Could they add cameras to solve this issue?

During engine failure / fire situations, I would expect that pilots are likely to be too busy to have any time left over for peering at a video feed, trying to assess the state of the wing.

In emergencies, information overload tends to make things worse, not better.

  • Having cameras pointed at the engines/wings like rearview mirrors would be helpful. It does not add that much workload if you take a quick glance in the “mirror” and figure out what the problem exactly is.

    And now we have technology that allows for cameras everywhere to give a better situational awareness across all critical aircraft surfaces and systems.

    It is going to take a little bit of adjusting to, but it will help improve safety in a tremendous way.

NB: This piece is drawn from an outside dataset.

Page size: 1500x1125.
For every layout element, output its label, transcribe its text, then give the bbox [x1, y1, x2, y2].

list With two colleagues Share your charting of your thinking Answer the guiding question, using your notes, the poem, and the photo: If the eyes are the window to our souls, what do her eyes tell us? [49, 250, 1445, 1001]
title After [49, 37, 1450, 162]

    • This would need to be tested. There's a lot going on already during normal take-offs. Now you're in a situation where the engine fire alarm is going off, probably a few other alarms, you got so many messages on your display that it only shows the most urgent one, you're taking quick glances at 50 points in the cockpit already.

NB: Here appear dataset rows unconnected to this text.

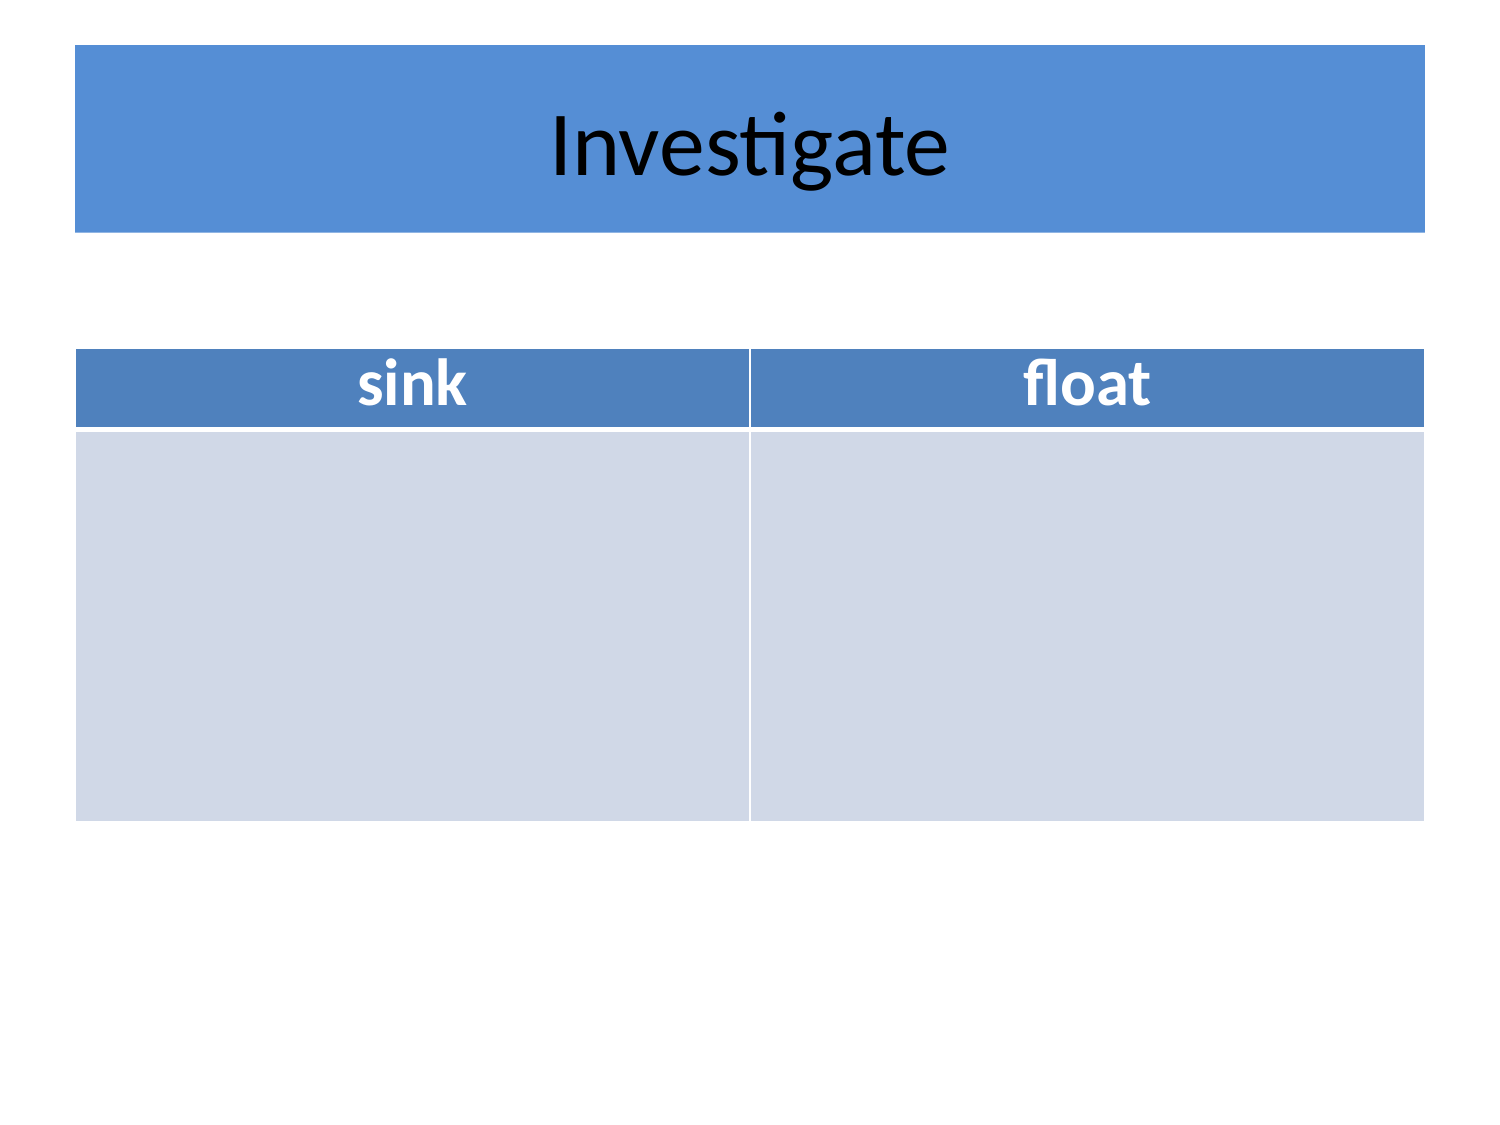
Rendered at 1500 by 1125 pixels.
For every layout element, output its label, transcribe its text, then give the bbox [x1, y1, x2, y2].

table_cell [76, 432, 749, 821]
table_cell [751, 432, 1424, 821]
table_header sink [76, 349, 749, 427]
table_header float [751, 349, 1424, 427]
title Investigate [75, 45, 1425, 233]
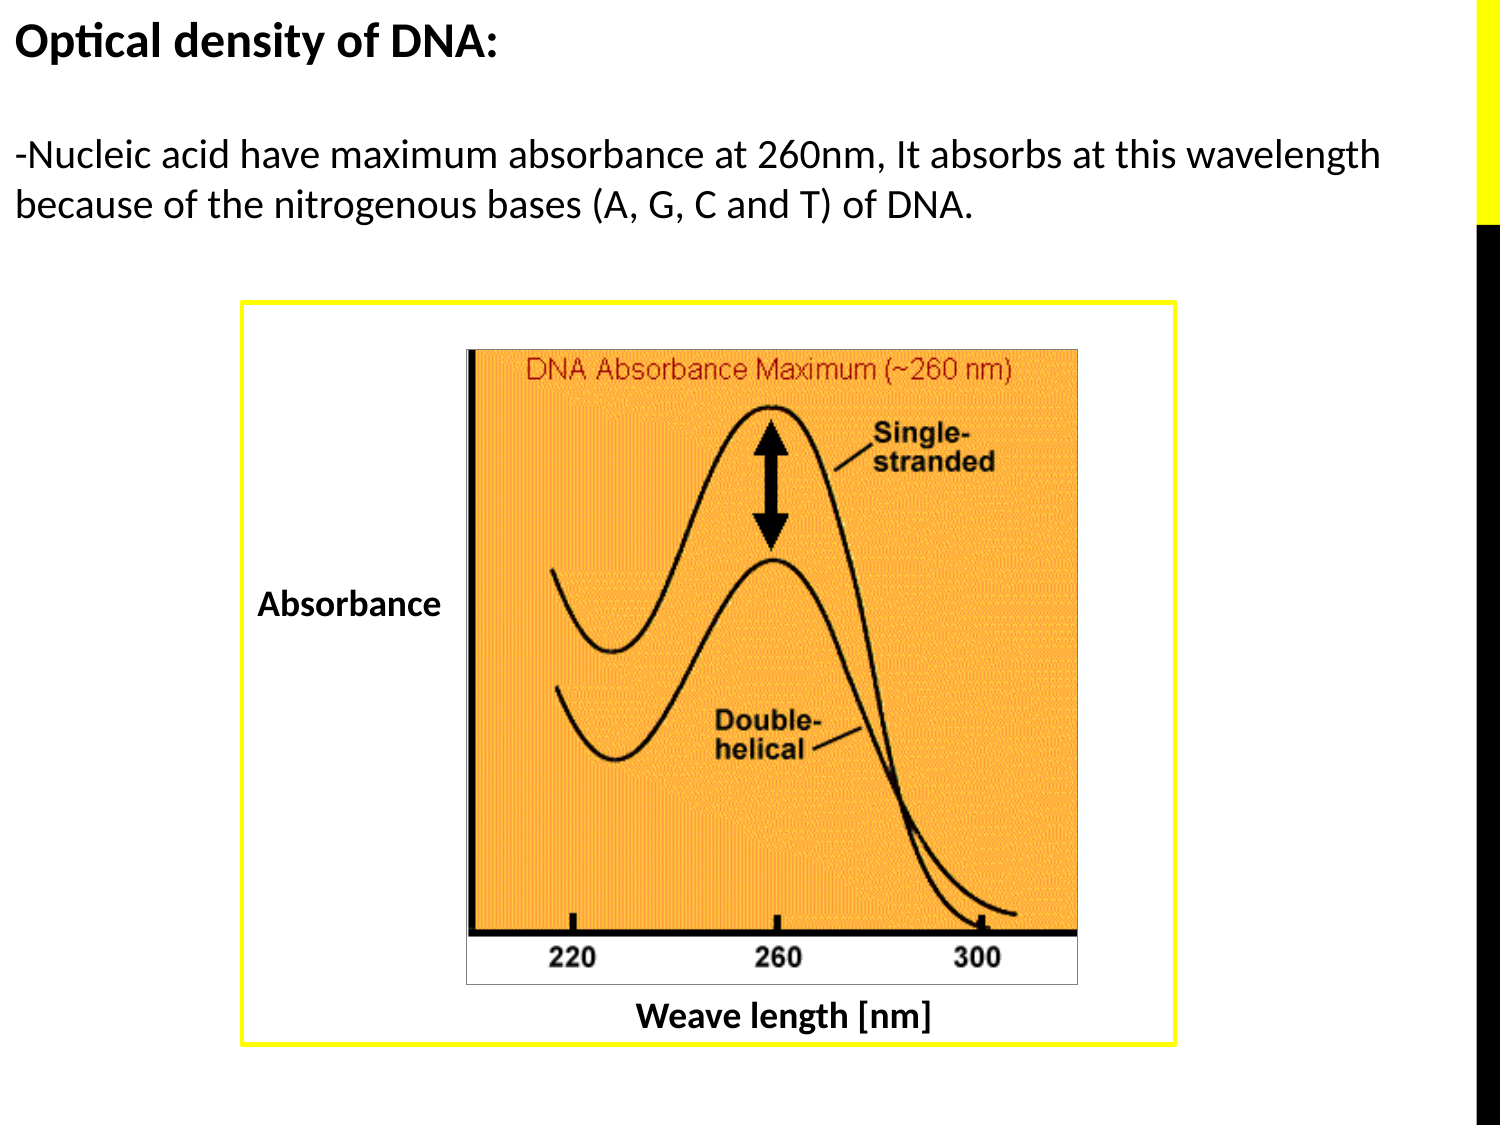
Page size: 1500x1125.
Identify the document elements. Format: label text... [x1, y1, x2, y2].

text_box Optical density of DNA: -Nucleic acid have maximum absorbance at 260nm, It absorbs at this wavelength because of the nitrogenous bases (A, G, C and T) of DNA. [0, 0, 1471, 355]
picture [465, 349, 1078, 985]
text_box [240, 300, 1177, 1047]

      And how would the cameras even work? Are the pilots supposed to switch between multiple camera feeds, or do we install dozens of screens? And then what, they see lots of black smoke on one camera, does that really tell them that much more than the ENG FIRE alert blaring in the background?

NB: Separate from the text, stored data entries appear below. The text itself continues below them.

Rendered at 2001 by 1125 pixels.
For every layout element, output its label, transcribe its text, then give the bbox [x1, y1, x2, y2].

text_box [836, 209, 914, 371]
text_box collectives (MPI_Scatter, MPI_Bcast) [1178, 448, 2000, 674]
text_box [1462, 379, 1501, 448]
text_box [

      Maybe this could help during stable flight, but in this situation, when the pilots were likely already overloaded and probably had only a few seconds to escape this situation - if it was possible at all - I can't imagine it being helpful.

      2 replies →

    • > Having cameras pointed at the engines/wings like rearview mirrors would be helpful.

      Helpful in what way? What are the pilots going to do with the information?

      14 replies →

They surely can and this has been done. On one the flights that I took with Turkish Airlines they had a few video streams from different sides of the airplane. One was from the top of the tail and you could see the entire plane.

Now... not sure how much that is helpful in this kind of emergency, they really didn't have time to do much.

  • I'm not sure they usually have the views on screen in the cockpit in flight, even if available (and an old MD-11 freighter won't have the cameras in the first place). The picture of an A380 cockpit (on the ground) on Wikipedia does show the tail view on a screen, but its on the screen normally used for main instruments. With an A380 that had an uncontained engine failure causing various bits of havok (Qantas 32?) IIRC the passengers could see a fuel leak on the in flight entertainment screens, but they had to tell the crew as AFAIK they didn't have access to the view in the cockpit in flight.